Vishwas Patkar [02:33]: "Our assumption is that early in the capex cycle companies will be a little hesitant to do significantly debt funded investments as that might be seen as a suboptimal outcome for shareholder returns."
This cautious approach is balanced against the sector's actual capacity, where leading hyperscalers could issue over $600 billion in incremental debt without impacting credit ratings.
A substantial portion of the financing gap is expected to be filled by ABF, a specialized form of private credit tailored to the unique needs of AI and data center projects.
Vishwas Patkar [03:33]: "Asset-Based Finance is a very broad term for financing arrangements within the context of private credit... ABF structures can really do it in the form of a single asset or a single facility financing, or could include a portfolio of multiple assets."

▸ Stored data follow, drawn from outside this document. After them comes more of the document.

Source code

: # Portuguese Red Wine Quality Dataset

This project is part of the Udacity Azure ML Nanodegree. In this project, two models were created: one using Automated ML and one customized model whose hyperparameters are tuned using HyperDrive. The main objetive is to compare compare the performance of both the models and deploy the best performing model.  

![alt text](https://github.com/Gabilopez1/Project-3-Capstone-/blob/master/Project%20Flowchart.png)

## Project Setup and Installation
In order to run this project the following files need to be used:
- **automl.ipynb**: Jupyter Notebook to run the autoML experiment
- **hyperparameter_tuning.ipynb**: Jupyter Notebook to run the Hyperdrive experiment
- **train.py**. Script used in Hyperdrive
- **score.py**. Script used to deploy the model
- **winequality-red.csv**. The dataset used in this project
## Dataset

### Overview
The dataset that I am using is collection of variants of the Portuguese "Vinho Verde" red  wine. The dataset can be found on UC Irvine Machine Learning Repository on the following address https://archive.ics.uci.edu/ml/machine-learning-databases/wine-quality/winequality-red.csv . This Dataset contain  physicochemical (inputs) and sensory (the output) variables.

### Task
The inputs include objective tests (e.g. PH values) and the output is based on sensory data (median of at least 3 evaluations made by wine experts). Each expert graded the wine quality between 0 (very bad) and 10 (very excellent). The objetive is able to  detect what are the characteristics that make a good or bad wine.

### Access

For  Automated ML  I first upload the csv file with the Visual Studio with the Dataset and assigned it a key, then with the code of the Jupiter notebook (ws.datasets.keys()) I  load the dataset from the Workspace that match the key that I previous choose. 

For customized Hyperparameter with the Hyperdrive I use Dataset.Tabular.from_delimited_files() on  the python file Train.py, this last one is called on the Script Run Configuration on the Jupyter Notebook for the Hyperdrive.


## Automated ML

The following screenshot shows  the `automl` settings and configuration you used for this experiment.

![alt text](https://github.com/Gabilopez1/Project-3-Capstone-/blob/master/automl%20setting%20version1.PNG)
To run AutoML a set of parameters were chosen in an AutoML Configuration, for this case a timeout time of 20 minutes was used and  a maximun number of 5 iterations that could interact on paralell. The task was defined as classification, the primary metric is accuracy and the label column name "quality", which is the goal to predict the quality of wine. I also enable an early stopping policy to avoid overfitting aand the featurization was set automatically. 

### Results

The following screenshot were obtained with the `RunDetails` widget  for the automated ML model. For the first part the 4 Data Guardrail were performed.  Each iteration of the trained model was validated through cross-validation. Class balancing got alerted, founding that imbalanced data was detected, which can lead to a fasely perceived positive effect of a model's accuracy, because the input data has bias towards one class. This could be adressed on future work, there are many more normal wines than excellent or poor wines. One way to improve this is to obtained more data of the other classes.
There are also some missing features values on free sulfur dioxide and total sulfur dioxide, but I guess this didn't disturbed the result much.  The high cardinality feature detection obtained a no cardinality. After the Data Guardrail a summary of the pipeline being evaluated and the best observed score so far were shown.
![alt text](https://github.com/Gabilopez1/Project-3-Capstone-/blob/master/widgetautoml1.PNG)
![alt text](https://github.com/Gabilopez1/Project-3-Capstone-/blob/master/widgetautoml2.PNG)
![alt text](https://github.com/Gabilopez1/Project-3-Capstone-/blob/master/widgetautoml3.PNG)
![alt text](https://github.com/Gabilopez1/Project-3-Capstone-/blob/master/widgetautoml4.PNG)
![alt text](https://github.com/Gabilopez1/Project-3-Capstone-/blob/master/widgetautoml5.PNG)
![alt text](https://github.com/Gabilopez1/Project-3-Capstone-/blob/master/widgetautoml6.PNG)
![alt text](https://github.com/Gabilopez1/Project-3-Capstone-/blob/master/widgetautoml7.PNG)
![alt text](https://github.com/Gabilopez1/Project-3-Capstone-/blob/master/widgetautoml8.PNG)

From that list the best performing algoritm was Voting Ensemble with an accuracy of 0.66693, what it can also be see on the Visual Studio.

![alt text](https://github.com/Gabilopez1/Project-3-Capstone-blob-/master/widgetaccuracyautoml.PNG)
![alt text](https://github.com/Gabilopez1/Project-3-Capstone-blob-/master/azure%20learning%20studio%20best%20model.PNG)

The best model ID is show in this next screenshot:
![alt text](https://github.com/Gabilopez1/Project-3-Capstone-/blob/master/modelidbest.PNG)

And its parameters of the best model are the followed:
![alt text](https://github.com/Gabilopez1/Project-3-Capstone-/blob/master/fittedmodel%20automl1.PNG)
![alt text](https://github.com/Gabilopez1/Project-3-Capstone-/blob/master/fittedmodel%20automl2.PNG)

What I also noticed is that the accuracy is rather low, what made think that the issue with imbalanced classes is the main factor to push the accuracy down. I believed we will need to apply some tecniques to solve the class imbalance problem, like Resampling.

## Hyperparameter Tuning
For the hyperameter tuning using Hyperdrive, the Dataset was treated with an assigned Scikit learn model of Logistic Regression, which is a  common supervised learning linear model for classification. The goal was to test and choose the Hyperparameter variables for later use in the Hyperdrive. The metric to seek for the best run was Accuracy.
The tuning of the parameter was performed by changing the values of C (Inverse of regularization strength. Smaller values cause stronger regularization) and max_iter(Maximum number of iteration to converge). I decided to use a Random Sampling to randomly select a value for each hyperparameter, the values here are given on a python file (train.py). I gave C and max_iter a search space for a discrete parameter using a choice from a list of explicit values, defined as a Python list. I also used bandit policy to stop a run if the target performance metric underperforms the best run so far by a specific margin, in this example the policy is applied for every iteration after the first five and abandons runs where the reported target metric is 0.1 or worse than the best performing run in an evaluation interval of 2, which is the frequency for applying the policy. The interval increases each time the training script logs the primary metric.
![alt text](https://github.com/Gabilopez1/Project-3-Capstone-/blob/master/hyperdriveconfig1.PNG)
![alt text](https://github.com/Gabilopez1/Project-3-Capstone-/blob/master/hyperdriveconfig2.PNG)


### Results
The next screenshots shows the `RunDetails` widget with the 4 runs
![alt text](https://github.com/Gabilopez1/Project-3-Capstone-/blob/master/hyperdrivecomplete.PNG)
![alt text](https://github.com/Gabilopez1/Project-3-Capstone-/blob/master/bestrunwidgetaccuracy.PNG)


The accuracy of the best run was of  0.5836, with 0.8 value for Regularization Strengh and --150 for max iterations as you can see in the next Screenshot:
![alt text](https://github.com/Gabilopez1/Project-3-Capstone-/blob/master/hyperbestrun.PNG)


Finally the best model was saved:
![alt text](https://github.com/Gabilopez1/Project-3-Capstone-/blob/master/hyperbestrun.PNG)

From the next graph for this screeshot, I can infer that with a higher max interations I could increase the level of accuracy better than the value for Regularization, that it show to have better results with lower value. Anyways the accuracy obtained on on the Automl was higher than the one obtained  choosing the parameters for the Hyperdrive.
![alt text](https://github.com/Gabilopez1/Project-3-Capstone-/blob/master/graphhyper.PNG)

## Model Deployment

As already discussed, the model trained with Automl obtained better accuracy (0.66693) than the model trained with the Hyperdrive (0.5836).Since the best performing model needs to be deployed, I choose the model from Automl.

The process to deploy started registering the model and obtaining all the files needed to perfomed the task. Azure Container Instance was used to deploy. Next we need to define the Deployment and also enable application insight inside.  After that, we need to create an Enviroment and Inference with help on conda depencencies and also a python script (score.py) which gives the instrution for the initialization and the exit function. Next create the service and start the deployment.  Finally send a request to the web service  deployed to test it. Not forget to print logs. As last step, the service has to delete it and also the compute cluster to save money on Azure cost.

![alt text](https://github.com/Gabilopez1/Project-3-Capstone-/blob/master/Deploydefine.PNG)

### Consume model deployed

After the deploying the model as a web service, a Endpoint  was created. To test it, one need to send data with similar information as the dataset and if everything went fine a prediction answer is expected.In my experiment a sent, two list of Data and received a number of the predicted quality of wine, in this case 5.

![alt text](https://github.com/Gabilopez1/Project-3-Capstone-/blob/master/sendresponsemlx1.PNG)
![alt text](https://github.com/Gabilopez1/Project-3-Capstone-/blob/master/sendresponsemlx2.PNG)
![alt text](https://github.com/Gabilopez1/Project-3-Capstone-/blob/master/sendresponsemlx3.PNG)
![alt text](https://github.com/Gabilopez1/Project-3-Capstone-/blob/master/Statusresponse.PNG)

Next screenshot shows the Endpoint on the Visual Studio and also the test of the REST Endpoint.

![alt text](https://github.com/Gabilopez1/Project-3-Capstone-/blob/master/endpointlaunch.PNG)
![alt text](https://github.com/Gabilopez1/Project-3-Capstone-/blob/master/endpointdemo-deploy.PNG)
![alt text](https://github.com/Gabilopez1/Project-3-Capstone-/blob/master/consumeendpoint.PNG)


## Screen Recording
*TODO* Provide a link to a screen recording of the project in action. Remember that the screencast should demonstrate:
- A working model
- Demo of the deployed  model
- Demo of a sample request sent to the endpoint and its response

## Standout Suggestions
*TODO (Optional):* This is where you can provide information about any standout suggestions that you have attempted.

ABF offers flexibility through bespoke financing solutions, accommodating various stages of data center development—from initial land acquisition to fully operational facilities. This customization contrasts with the more standardized Asset-Backed Securities (ABS), which require stabilized cash flows and stringent lessee criteria.
The convergence of substantial dry powder across credit markets with the pressing need for financing creates a favorable environment for investment in AI and data centers. The primary investor base includes:
Vishwas Patkar [05:39]: "These are looking for scalable high quality assets, asset exposures that can provide diversification benefits. What we are talking about in terms of AI and datacenter financing precisely fall into that kind of investment."

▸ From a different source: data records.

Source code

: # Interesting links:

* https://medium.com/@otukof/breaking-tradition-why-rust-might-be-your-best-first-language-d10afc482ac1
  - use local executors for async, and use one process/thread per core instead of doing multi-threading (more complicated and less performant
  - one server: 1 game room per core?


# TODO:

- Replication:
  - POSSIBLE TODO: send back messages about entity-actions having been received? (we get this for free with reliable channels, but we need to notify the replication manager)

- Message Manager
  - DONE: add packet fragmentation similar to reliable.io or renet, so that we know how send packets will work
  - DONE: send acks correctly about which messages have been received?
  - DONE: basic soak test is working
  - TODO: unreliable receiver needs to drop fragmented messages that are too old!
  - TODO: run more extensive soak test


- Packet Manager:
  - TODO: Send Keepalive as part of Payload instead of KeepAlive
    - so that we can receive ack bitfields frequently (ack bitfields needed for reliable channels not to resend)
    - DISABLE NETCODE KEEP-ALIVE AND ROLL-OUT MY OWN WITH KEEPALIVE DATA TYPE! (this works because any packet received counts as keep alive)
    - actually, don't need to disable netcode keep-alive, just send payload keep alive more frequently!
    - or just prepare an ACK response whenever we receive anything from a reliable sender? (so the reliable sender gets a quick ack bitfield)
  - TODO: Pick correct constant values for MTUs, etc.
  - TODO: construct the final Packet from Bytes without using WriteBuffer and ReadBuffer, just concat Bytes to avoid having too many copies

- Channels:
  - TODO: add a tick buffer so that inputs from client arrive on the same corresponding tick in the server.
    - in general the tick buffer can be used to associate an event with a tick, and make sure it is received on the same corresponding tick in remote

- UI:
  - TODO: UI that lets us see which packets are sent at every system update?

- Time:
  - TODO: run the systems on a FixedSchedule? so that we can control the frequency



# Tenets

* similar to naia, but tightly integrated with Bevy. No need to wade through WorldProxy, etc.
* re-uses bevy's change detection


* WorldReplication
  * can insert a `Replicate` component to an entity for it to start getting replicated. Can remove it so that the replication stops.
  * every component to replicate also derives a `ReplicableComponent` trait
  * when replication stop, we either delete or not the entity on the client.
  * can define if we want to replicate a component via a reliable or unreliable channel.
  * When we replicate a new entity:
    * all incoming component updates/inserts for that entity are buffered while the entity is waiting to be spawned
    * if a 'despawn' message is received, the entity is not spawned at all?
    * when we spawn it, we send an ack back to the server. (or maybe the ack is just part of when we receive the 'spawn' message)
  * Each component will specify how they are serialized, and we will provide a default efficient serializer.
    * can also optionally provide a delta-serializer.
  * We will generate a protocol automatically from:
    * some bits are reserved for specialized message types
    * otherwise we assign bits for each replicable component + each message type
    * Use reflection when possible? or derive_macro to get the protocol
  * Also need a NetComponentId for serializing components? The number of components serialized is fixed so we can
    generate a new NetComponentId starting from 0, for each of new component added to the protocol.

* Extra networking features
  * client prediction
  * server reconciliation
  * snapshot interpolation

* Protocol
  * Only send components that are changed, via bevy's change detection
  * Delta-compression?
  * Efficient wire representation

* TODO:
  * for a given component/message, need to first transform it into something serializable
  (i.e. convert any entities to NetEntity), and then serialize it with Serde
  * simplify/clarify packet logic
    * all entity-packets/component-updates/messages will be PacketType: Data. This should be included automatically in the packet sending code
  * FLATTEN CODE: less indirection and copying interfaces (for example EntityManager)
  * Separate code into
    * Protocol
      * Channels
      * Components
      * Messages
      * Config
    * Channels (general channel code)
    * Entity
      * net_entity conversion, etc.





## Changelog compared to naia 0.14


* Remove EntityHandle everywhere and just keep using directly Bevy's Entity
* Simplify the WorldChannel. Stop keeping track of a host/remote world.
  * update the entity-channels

This alignment ensures that the substantial financing needs of the AI and data center sectors can be met by a diverse and stable investor pool.
Patkar and Tirupator also discuss potential risks that could impact the assessment of financing through various credit market channels:
Vishwas Patkar [06:34]: "If the economy slows and yields were to drop sharply then I think the demand that credit markets are seeing could come into question."
Vishwas Patkar [06:34]: "If in reality revenues are stronger than expected, then you could see more reliance on the public markets... Alternatively, if there is more uncertainty... then the overall $1.5 trillion number could also be biased higher."
The episode underscores the immense financial opportunities and challenges posed by the rapid expansion of AI and data center infrastructure. With a projected $1.5 trillion financing gap, credit markets, particularly private credit and asset-based finance, are poised to play a crucial role in sustaining the growth trajectory of these critical sectors. However, macroeconomic conditions and the rate of AI monetization remain pivotal factors that could influence the actualization of these financing strategies.
Vishi Tirupator [07:50]: "These numbers are big and whether you are involved in AI or whether you're thinking about credit markets, these are numbers and developments that you cannot ignore."
Note: The content discussed is informational and based on data available as of the release date. It does not constitute financial advice.